Given a list of $N$ real numbers $s_i$:
the median $x_0$ is
$$ \arg \min_{x_0} \sum_{i = 1}^{N} \left| {s}_{i} - x_0 \right| $$
the mean $x_2$ is
$$ \arg \min_{x_2} \sum_{i = 1}^{N} \left( {s}_{i} - x_2 \right)^2 $$
What about $x_4$?
$$ \arg \min_{x_4} \sum_{i = 1}^{N} \left( {s}_{i} - x_4 \right)^4 $$
does have it a name?
And what about the generic $x_{2n}$
$$ \arg \min_{x_{2n}} \sum_{i = 1}^{N} \left( {s}_{i} - x_{2n} \right)^{2n} $$
Are there any known application for $n>1$?
They are partial moments with respect to the minimizing reference point of an un-normalized uniformly distributed probability function.
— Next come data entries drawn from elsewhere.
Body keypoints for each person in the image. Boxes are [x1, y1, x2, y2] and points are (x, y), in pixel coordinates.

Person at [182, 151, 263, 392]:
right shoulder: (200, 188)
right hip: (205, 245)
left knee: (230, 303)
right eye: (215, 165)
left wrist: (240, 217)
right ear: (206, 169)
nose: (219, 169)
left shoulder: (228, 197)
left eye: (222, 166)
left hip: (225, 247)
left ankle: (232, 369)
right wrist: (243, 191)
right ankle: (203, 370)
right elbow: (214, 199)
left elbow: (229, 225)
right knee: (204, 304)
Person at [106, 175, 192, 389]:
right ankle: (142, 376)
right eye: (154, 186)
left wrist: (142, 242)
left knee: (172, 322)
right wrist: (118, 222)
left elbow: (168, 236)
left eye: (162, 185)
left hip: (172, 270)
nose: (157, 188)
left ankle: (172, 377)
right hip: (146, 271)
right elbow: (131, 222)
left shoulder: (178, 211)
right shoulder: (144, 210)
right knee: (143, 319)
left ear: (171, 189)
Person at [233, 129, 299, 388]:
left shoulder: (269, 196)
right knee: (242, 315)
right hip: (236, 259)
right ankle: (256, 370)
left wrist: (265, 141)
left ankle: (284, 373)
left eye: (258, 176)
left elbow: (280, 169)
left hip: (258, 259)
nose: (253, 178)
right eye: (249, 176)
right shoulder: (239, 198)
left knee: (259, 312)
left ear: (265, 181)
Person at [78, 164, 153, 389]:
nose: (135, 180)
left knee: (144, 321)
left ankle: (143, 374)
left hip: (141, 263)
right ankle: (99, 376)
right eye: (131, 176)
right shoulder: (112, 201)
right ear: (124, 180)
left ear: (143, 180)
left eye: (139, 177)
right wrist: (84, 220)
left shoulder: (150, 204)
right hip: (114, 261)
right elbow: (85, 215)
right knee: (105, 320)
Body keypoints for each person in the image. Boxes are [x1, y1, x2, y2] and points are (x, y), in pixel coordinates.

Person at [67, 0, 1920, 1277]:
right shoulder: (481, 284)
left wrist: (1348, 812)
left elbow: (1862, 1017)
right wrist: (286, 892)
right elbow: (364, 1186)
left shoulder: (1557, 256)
From wikipedia: $$\mu_n^-(r) + \mu_n^+(r)$$
$$r_o = \min_{r}\left\{\int_{-\infty}^\infty (r-x)^n f(x)dx\right\}$$
Where $f(x)$ is uniform discrete probability density $[0,N]$. (Since we are working with continuous case and integral instead of sum this is actually a sequence of Paul Dirac's delta distribution at integer values.)
Edit I first misread as $(x_k-i)^k$, that would have given the uniform discrete distribution mentioned above. Now what instead happens is we have sum of Dirac distributions like this: $$f(x) = \sum_{i=0}^N \delta(x-s_i)$$